- _RECORDS_
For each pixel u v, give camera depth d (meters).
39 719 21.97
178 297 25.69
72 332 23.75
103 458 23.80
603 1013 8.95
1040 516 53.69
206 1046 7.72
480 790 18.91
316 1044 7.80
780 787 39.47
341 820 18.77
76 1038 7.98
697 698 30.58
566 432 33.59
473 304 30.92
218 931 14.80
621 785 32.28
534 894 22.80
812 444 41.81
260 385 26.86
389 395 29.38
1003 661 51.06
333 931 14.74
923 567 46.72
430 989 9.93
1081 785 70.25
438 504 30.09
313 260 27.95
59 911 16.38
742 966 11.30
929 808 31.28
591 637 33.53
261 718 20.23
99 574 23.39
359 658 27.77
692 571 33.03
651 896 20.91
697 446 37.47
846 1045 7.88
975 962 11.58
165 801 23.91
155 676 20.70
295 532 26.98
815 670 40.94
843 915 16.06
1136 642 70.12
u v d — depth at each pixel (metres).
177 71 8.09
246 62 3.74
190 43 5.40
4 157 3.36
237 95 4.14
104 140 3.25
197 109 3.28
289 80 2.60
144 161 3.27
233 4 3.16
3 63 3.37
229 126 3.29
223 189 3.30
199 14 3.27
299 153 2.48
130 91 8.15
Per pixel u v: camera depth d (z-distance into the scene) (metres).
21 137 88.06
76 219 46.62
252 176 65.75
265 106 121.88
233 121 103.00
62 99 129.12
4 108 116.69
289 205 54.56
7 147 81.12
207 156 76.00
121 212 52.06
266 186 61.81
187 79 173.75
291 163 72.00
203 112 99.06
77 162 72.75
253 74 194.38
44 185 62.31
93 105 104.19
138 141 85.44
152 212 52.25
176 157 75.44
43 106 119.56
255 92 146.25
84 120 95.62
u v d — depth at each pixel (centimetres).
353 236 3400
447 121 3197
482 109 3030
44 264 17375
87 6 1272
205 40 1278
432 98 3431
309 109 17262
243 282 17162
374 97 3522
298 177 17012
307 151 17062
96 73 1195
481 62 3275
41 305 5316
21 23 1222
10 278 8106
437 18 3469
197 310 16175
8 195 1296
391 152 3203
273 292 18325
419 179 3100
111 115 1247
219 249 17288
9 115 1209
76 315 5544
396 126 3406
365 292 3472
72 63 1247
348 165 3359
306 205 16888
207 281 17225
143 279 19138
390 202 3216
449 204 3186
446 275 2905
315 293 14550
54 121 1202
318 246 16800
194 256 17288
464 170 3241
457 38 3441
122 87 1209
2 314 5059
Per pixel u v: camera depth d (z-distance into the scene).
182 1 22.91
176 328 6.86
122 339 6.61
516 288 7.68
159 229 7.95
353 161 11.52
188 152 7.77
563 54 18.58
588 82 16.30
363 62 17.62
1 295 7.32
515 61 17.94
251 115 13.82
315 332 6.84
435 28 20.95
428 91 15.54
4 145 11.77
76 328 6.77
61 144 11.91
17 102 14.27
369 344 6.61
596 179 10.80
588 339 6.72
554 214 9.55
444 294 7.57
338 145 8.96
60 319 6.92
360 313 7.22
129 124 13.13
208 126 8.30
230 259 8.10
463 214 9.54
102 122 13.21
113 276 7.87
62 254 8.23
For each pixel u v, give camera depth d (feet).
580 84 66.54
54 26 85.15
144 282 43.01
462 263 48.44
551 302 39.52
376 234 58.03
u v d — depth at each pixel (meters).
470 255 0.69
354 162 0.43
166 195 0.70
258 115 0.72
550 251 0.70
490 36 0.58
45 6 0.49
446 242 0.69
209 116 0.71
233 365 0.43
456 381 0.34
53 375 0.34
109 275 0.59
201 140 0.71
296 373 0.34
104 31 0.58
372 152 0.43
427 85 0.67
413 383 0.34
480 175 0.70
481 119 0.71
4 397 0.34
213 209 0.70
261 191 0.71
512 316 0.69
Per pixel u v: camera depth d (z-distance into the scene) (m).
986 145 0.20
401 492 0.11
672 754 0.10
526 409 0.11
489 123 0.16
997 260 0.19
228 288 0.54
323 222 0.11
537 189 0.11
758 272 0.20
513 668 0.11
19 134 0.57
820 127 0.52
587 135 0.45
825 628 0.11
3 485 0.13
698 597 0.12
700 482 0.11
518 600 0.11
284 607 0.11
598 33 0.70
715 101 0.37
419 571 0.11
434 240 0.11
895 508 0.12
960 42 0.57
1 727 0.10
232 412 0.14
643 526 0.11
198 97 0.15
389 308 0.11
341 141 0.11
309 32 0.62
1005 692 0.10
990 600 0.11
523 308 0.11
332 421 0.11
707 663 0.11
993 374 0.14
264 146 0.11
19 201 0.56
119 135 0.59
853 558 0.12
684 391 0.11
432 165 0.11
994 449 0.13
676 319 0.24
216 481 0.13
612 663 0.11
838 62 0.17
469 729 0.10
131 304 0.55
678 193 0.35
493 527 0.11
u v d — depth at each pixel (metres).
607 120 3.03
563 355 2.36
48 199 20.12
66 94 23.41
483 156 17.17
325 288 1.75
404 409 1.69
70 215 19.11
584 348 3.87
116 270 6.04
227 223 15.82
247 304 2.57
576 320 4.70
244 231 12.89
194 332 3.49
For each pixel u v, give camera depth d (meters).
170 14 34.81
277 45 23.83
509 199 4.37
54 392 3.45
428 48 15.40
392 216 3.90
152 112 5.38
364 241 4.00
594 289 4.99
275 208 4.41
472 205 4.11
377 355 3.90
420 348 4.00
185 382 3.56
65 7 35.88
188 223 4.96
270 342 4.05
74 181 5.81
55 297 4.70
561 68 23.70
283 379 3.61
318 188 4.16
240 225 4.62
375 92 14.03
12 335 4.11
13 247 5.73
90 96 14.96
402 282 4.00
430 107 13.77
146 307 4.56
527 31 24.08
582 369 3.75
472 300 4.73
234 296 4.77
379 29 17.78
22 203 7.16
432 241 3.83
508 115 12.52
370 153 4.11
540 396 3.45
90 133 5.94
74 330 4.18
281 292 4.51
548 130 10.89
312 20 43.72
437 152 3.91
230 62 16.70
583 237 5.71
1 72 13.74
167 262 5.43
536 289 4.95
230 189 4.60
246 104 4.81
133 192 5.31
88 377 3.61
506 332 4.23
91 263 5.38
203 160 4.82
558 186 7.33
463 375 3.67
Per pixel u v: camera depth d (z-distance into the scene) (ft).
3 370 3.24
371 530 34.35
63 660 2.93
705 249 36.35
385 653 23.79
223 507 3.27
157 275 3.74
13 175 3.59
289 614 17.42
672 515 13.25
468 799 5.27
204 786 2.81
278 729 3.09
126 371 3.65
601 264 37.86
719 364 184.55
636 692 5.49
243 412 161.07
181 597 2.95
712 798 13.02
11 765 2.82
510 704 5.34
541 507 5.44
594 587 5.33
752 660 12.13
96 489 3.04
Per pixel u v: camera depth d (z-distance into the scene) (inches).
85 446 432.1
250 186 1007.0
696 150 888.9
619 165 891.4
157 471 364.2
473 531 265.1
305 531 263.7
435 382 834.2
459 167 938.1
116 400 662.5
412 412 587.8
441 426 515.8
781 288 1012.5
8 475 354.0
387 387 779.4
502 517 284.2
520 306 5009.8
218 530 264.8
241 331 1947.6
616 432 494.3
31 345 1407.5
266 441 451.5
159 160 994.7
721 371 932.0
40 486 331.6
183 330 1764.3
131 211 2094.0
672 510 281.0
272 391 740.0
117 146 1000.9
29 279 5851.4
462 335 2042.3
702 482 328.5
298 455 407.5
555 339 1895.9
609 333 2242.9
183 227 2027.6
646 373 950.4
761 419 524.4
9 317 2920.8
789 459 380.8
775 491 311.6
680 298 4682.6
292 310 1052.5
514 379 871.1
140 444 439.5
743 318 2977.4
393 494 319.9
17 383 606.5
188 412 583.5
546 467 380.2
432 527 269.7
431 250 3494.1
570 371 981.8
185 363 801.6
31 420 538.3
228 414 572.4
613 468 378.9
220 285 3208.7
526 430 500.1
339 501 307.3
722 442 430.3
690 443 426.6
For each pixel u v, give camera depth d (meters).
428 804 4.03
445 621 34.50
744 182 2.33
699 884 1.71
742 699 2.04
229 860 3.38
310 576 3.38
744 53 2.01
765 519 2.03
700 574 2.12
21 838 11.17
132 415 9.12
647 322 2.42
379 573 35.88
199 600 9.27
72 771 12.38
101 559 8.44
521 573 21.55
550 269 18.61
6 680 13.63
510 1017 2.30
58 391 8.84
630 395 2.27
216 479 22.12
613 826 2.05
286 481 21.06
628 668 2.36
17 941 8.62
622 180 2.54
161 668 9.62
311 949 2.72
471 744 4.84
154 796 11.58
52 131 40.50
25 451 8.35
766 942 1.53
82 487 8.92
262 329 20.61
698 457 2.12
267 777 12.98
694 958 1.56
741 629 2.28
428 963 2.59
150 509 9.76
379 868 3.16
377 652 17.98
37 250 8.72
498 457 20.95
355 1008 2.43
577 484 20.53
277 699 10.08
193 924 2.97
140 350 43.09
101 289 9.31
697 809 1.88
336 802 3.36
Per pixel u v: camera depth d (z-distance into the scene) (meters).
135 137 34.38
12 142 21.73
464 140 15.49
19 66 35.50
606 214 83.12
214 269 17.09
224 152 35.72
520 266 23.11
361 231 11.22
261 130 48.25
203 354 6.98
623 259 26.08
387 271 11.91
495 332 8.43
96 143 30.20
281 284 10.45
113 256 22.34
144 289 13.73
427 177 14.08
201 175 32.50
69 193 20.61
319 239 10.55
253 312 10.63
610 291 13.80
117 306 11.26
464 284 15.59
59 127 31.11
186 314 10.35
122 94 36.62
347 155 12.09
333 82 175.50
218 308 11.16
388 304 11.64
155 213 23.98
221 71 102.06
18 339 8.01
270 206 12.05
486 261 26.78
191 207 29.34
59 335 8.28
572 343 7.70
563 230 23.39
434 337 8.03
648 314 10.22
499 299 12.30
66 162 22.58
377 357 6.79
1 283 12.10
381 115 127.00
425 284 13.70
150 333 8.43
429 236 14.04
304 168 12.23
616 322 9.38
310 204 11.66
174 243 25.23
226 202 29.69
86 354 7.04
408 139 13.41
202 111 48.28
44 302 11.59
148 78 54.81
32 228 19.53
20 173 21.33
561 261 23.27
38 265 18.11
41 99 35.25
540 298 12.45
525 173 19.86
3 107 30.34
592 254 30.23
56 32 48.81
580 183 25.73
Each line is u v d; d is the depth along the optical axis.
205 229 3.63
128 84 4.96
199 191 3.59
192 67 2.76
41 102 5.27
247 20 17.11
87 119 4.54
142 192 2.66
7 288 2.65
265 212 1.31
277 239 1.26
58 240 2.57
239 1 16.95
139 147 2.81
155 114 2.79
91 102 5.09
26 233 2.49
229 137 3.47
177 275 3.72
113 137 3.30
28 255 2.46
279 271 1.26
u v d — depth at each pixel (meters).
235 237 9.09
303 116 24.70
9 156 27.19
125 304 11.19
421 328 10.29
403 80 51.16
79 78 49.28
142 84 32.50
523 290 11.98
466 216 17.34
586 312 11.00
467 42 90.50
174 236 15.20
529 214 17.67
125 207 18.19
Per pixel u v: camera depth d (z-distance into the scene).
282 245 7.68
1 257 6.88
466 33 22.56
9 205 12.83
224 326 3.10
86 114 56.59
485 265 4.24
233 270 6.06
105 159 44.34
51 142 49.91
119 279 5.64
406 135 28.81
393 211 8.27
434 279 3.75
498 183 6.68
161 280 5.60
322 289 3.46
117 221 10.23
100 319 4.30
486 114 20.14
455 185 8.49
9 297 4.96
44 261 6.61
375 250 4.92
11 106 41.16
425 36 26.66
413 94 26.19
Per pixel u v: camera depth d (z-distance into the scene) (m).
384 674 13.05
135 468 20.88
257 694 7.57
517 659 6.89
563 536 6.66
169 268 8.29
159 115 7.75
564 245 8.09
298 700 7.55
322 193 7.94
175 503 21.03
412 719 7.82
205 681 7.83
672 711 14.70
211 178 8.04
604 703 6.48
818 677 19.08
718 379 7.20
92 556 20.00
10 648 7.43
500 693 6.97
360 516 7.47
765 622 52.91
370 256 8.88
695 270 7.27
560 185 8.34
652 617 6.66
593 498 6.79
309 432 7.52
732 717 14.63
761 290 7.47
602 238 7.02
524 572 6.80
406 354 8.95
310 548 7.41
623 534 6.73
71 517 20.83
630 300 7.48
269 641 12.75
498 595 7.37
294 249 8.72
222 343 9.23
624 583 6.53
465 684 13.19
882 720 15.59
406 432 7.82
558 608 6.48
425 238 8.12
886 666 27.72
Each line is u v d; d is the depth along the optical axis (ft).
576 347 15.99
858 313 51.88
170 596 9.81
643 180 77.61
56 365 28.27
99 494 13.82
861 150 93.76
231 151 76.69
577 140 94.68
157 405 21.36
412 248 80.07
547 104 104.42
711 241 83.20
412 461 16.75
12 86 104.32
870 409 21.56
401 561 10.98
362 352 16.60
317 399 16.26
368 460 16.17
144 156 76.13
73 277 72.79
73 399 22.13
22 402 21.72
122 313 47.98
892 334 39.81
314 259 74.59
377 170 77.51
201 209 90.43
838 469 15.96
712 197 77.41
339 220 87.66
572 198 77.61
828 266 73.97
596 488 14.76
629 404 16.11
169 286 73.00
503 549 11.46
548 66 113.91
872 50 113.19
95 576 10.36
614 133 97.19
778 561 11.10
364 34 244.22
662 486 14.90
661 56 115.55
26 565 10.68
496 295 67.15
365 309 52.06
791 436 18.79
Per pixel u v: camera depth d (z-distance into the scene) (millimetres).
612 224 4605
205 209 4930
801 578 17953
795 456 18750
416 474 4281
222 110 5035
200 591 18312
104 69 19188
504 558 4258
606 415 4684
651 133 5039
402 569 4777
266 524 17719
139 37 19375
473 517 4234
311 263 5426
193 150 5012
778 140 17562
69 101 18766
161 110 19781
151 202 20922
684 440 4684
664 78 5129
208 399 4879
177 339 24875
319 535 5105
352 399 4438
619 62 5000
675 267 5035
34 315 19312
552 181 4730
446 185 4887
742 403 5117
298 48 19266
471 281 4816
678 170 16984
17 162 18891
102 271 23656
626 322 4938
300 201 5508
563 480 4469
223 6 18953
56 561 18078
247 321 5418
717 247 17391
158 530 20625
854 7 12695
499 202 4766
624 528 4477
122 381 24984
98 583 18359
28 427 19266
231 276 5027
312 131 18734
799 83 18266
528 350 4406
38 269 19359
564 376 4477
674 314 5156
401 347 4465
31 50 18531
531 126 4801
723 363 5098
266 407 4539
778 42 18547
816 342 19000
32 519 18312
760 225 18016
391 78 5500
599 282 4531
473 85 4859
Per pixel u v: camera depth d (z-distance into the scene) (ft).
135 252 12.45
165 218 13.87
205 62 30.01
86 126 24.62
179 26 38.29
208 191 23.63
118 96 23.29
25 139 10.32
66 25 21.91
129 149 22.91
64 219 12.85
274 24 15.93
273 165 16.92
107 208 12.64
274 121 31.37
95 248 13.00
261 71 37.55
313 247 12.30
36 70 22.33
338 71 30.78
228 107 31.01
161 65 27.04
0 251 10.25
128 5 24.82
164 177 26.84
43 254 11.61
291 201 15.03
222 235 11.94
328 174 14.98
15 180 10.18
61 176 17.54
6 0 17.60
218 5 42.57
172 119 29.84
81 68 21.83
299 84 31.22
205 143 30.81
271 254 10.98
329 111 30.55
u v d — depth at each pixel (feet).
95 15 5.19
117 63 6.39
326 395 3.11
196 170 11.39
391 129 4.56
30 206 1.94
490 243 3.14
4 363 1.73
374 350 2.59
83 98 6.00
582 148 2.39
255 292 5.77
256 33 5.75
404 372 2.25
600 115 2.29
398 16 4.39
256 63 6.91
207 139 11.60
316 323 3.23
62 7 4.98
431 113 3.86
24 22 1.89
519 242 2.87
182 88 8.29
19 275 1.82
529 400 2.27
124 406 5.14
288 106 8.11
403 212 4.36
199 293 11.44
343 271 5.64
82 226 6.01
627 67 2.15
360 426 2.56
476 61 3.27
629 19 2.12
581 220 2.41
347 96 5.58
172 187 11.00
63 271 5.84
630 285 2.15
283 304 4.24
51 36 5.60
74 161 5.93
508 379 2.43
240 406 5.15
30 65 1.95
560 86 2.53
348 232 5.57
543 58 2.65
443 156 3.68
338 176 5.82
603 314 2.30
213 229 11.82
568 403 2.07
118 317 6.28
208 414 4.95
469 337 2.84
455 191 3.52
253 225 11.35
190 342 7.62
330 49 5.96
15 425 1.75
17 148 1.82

- _TASK PROMPT_
Send back exactly, with nothing added, the lines from the first line of the material above through the line holding "4 145 11.77"; both ends are included.

- _TASK RESULT_
For each pixel u v, give camera depth d (meters).
39 719 21.97
178 297 25.69
72 332 23.75
103 458 23.80
603 1013 8.95
1040 516 53.69
206 1046 7.72
480 790 18.91
316 1044 7.80
780 787 39.47
341 820 18.77
76 1038 7.98
697 698 30.58
566 432 33.59
473 304 30.92
218 931 14.80
621 785 32.28
534 894 22.80
812 444 41.81
260 385 26.86
389 395 29.38
1003 661 51.06
333 931 14.74
923 567 46.72
430 989 9.93
1081 785 70.25
438 504 30.09
313 260 27.95
59 911 16.38
742 966 11.30
929 808 31.28
591 637 33.53
261 718 20.23
99 574 23.39
359 658 27.77
692 571 33.03
651 896 20.91
697 446 37.47
846 1045 7.88
975 962 11.58
165 801 23.91
155 676 20.70
295 532 26.98
815 670 40.94
843 915 16.06
1136 642 70.12
u v d — depth at each pixel (metres).
177 71 8.09
246 62 3.74
190 43 5.40
4 157 3.36
237 95 4.14
104 140 3.25
197 109 3.28
289 80 2.60
144 161 3.27
233 4 3.16
3 63 3.37
229 126 3.29
223 189 3.30
199 14 3.27
299 153 2.48
130 91 8.15
Per pixel u v: camera depth d (z-distance into the scene) (metres).
21 137 88.06
76 219 46.62
252 176 65.75
265 106 121.88
233 121 103.00
62 99 129.12
4 108 116.69
289 205 54.56
7 147 81.12
207 156 76.00
121 212 52.06
266 186 61.81
187 79 173.75
291 163 72.00
203 112 99.06
77 162 72.75
253 74 194.38
44 185 62.31
93 105 104.19
138 141 85.44
152 212 52.25
176 157 75.44
43 106 119.56
255 92 146.25
84 120 95.62
u v d — depth at each pixel (centimetres).
353 236 3400
447 121 3197
482 109 3030
44 264 17375
87 6 1272
205 40 1278
432 98 3431
309 109 17262
243 282 17162
374 97 3522
298 177 17012
307 151 17062
96 73 1195
481 62 3275
41 305 5316
21 23 1222
10 278 8106
437 18 3469
197 310 16175
8 195 1296
391 152 3203
273 292 18325
419 179 3100
111 115 1247
219 249 17288
9 115 1209
76 315 5544
396 126 3406
365 292 3472
72 63 1247
348 165 3359
306 205 16888
207 281 17225
143 279 19138
390 202 3216
449 204 3186
446 275 2905
315 293 14550
54 121 1202
318 246 16800
194 256 17288
464 170 3241
457 38 3441
122 87 1209
2 314 5059
Per pixel u v: camera depth d (z-distance into the scene).
182 1 22.91
176 328 6.86
122 339 6.61
516 288 7.68
159 229 7.95
353 161 11.52
188 152 7.77
563 54 18.58
588 82 16.30
363 62 17.62
1 295 7.32
515 61 17.94
251 115 13.82
315 332 6.84
435 28 20.95
428 91 15.54
4 145 11.77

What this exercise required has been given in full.